WHAT NEEDS TO BE DONE
Render everything from the beginning of the records down to the line containing "Guy Degrenne Guest Star Besteck" as a JSON list of strings, one string per line and with blank lines omitted.

DATA TO EXAMINE Start Marker

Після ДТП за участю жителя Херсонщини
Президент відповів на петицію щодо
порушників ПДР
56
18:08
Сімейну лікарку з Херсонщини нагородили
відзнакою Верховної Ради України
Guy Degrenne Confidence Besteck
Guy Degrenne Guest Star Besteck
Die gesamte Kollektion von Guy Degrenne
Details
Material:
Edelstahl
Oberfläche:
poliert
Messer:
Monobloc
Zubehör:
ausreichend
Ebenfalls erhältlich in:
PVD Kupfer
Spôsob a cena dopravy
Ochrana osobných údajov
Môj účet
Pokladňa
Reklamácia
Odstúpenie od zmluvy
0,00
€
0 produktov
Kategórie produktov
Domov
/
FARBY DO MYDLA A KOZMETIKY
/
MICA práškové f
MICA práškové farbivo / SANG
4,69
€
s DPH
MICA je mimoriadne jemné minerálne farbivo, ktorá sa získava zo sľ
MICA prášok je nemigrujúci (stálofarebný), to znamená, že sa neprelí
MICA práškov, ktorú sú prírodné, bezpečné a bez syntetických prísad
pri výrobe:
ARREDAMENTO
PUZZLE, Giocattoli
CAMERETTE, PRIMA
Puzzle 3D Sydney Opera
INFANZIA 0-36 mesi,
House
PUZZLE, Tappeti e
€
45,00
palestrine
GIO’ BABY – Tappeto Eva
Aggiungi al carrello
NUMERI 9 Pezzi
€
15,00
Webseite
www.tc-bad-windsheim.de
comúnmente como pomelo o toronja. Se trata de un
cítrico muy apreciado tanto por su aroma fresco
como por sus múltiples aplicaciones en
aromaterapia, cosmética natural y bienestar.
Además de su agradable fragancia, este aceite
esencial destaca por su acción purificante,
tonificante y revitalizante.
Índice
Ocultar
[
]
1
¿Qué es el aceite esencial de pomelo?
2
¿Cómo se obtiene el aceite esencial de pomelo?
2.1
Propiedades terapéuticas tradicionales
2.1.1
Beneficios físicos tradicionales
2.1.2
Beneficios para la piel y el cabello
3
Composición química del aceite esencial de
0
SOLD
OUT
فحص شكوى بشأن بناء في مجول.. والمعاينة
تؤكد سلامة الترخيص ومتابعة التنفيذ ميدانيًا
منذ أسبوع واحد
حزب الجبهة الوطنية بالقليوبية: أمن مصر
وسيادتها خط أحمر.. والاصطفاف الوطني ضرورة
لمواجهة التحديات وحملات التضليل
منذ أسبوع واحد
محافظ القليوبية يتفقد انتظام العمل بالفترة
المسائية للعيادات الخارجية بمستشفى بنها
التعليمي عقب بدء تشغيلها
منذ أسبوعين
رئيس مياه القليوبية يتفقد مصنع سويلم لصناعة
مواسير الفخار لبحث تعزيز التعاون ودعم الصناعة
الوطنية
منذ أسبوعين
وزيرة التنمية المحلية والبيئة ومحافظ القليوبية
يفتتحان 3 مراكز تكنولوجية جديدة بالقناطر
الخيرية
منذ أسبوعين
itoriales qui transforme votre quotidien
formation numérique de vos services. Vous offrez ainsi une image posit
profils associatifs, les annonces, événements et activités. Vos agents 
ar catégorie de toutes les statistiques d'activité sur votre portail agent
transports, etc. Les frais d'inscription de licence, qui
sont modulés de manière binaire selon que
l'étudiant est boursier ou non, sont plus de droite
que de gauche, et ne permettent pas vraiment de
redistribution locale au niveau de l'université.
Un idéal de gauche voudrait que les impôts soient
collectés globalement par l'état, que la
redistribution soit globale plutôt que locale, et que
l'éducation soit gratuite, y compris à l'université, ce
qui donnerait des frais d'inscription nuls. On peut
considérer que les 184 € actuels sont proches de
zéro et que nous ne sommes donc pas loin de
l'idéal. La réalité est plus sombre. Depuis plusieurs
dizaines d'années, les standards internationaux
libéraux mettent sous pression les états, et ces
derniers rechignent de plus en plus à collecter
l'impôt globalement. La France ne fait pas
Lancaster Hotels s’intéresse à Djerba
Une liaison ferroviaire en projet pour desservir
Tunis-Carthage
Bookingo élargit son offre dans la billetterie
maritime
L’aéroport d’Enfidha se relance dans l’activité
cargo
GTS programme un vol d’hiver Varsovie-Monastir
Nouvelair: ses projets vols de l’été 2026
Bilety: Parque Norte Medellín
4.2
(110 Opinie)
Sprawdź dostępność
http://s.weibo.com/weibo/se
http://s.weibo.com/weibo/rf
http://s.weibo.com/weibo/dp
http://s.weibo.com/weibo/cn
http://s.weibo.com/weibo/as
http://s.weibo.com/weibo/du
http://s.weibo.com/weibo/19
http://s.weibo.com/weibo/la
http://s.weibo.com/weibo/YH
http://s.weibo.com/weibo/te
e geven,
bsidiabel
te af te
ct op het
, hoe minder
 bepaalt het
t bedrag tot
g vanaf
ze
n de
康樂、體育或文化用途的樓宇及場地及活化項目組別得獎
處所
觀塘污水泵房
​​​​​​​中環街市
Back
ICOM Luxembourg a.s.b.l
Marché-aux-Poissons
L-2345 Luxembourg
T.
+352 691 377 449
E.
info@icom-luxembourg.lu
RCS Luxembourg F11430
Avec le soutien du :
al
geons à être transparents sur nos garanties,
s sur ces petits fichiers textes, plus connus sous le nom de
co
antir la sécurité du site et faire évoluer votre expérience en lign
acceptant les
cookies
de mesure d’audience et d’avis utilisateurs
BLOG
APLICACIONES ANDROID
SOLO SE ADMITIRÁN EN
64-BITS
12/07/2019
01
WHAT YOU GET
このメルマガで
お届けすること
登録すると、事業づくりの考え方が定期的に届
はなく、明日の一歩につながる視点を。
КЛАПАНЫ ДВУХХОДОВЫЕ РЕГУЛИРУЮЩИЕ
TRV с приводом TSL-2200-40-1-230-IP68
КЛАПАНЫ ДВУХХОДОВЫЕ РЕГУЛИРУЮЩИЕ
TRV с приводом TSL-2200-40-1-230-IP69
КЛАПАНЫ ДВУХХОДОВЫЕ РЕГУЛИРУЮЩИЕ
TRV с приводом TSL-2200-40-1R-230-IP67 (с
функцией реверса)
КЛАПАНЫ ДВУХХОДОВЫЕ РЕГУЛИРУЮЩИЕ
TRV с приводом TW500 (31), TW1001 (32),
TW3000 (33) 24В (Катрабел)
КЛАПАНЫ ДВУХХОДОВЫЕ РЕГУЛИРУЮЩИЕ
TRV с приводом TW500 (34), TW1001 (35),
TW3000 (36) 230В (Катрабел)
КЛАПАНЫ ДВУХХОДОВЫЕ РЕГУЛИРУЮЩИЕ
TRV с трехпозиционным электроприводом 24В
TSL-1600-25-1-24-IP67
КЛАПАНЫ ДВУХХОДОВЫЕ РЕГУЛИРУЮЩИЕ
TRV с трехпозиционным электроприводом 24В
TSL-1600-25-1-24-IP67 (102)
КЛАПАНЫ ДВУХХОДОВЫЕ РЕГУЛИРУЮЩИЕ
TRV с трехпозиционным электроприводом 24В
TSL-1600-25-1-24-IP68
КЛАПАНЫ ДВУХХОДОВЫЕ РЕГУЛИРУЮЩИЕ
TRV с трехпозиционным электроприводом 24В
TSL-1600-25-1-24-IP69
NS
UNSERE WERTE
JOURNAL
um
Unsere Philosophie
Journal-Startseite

DATA TO EXAMINE End Marker

EXPECTED ANSWER
[
  "Після ДТП за участю жителя Херсонщини",
  "Президент відповів на петицію щодо",
  "порушників ПДР",
  "56",
  "18:08",
  "Сімейну лікарку з Херсонщини нагородили",
  "відзнакою Верховної Ради України",
  "Guy Degrenne Confidence Besteck",
  "Guy Degrenne Guest Star Besteck"
]